- [What you have to do]: Your task is to copy the listing exactly, with the pictures left out.

- [Data provided]:
--- --- ---

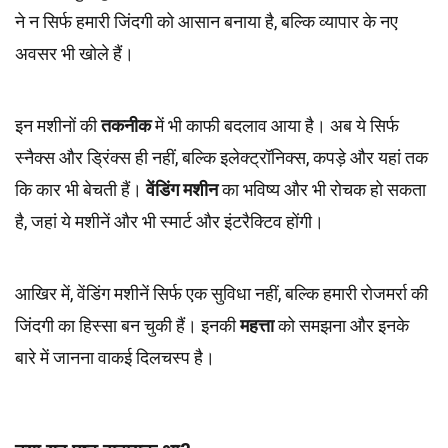
ने न सिर्फ हमारी जिंदगी को आसान बनाया है, बल्कि व्यापार के नए
अवसर भी खोले हैं।
इन मशीनों की
तकनीक
में भी काफी बदलाव आया है। अब ये सिर्फ
स्नैक्स और ड्रिंक्स ही नहीं, बल्कि इलेक्ट्रॉनिक्स, कपड़े और यहां तक
कि कार भी बेचती हैं।
वेंडिंग मशीन
का भविष्य और भी रोचक हो सकता
है, जहां ये मशीनें और भी स्मार्ट और इंटरैक्टिव होंगी।
आखिर में, वेंडिंग मशीनें सिर्फ एक सुविधा नहीं, बल्कि हमारी रोजमर्रा की
जिंदगी का हिस्सा बन चुकी हैं। इनकी
महत्ता
को समझना और इनके
बारे में जानना वाकई दिलचस्प है।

--- --- ---

- [Output for this task]:
ने न सिर्फ हमारी जिंदगी को आसान बनाया है, बल्कि व्यापार के नए
अवसर भी खोले हैं।
इन मशीनों की
तकनीक
में भी काफी बदलाव आया है। अब ये सिर्फ
स्नैक्स और ड्रिंक्स ही नहीं, बल्कि इलेक्ट्रॉनिक्स, कपड़े और यहां तक
कि कार भी बेचती हैं।
वेंडिंग मशीन
का भविष्य और भी रोचक हो सकता
है, जहां ये मशीनें और भी स्मार्ट और इंटरैक्टिव होंगी।
आखिर में, वेंडिंग मशीनें सिर्फ एक सुविधा नहीं, बल्कि हमारी रोजमर्रा की
जिंदगी का हिस्सा बन चुकी हैं। इनकी
महत्ता
को समझना और इनके
बारे में जानना वाकई दिलचस्प है।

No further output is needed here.